*TUGAS ANDA*:
1. Menurut artikel tentang dana haji, kapan pernyataan Lukman disiarkan lewat laman resmi Kementerian Agama?
2. Salin lagi bagian artikel tentang dana haji yang dimulai dengan "Pernyataan Lukman disiarkan" dan berlanjut sampai "maupun aturan fikih.", tetapi ganti "laman resmi" dengan "situs resmi".

*KUTIPAN ARTIKEL*:
+++
Nyaman tanpa iklan. Langganan BisnisPro

KISRUH PENGELOLAAN DANA HAJI: Selepas Menteri Agama Bersuara

Perdebatan mengenai pemanfaatan dana haji untuk membiayai proyek infrastruktur sudah agak mereda setelah Menteri Agama bersuara. Di sisi lain, bank syariah penerima simpanan dana haji terus meramu beragam strategi agar dana tersebut berkembang secara optimal dan tetap aman.
Jemaah calon haji kloter dua menunggu jadwal keberangkatan di Asrama Haji Embarkasi Surabaya, di Surabaya, Jawa Timur, Jumat (28/7)./ANTARA-Moch Asim
Jemaah calon haji kloter dua menunggu jadwal keberangkatan di Asrama Haji Embarkasi Surabaya, di Surabaya, Jawa Timur, Jumat (28/7)./ANTARA-Moch Asim

Perdebatan mengenai pemanfaatan dana haji untuk membiayai proyek infrastruktur sudah agak mereda setelah Menteri Agama bersuara. Di sisi lain, bank syariah penerima simpanan dana haji terus meramu beragam strategi agar dana tersebut berkembang secara optimal dan tetap aman.

Jelang akhir bulan lalu, Menteri Agama Lukman Hakim Saifuddin bersuara hendak meredakan perdebatan bahwa dana setoran Biaya Penyelenggaran Ibadah Haji atau BPIH dapat dikelola untuk hal produktif semisal pembiayaan infrastruktur.

Pernyataan Lukman disiarkan melalui laman resmi Kementerian Agama pada 29 Juli 2017. Pengelolaan setoran BPIH untuk mendukung pembangunan infrastruktur, tutur Lukman, sudah sesuai dengan konstitusi maupun aturan fikih.

“Dana haji boleh digunakan untuk investasi infrastruktur selama memenuhi prinsip-prinsip syariah, penuh kehati-hatian, jelas menghasilkan nilai manfaat, sesuai dengan peraturan perundang-undangan, dan demi untuk kemaslahatan jamaah haji dan masyarakat luas,” ujarnya.

Berdasarkan Keputusan Ijtima Ulama Komisi Fatwa se-Indonesia IV pada 2012 tentang Status Kepemilikan Dana Setoran BPIH Yang Masuk Daftar Tunggu disebutkan, dana setoran BPIH bagi calon haji yang termasuk daftar tunggu dalam rekening Menteri Agama boleh dikelola (tasharruf) untuk hal produktif yang memberikan keuntungan. Misalnya, melalui penempatan di perbankan syariah atau diinvestasikan dalam bentuk sukuk.
+++
*KUMPULAN BAHAN*:
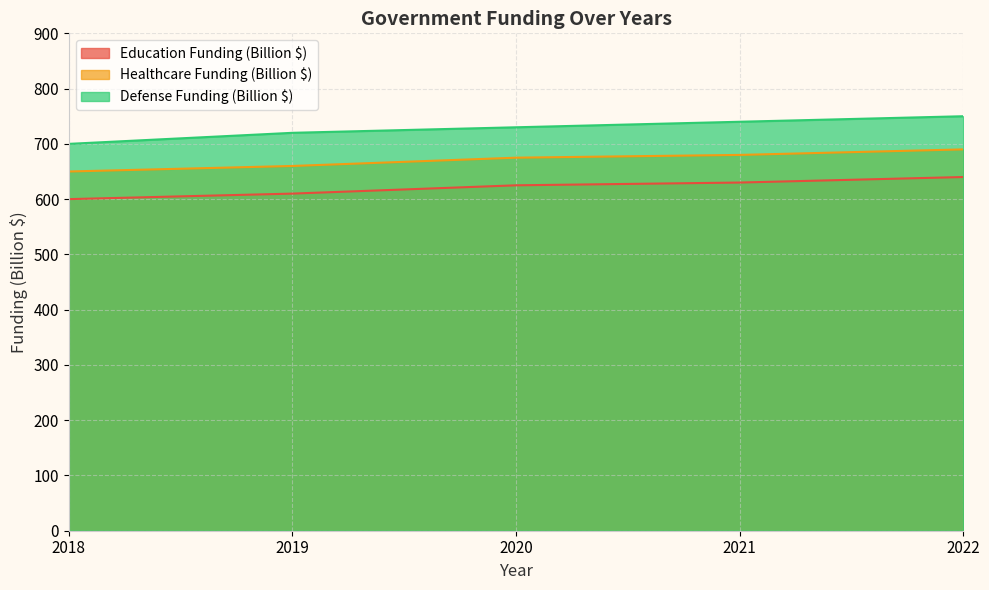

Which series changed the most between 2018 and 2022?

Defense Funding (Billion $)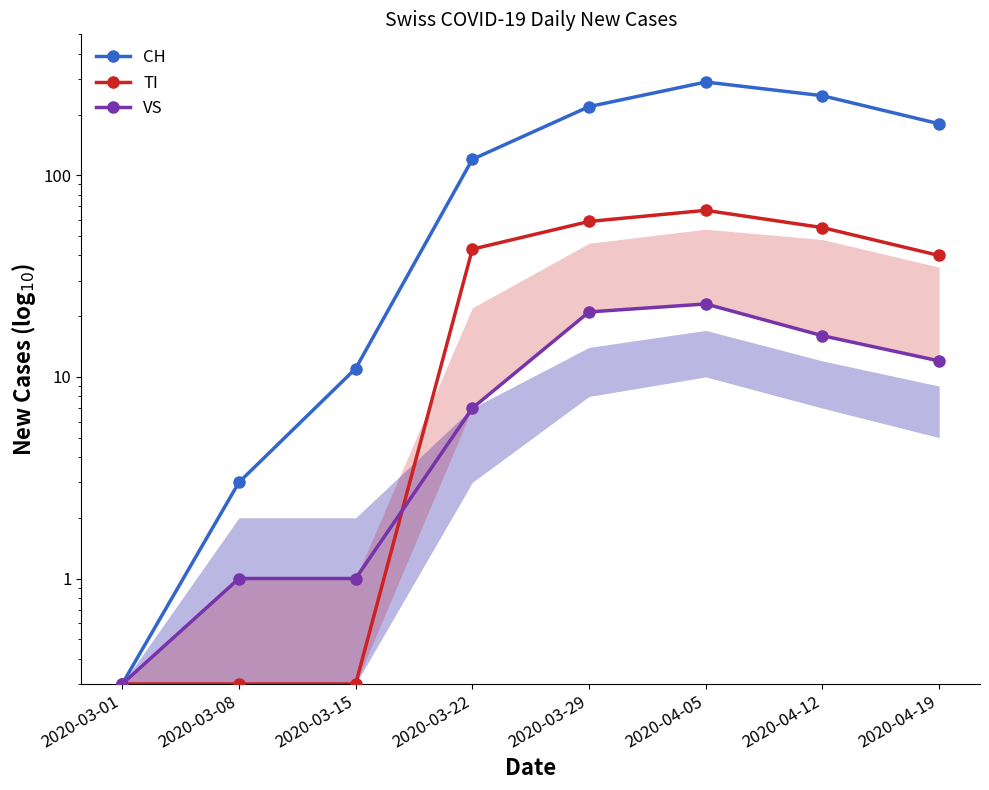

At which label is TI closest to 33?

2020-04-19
+++
*JAWABAN TUGAS*:
1. Pada 29 Juli 2017.

2.
Pernyataan Lukman disiarkan melalui situs resmi Kementerian Agama pada 29 Juli 2017. Pengelolaan setoran BPIH untuk mendukung pembangunan infrastruktur, tutur Lukman, sudah sesuai dengan konstitusi maupun aturan fikih.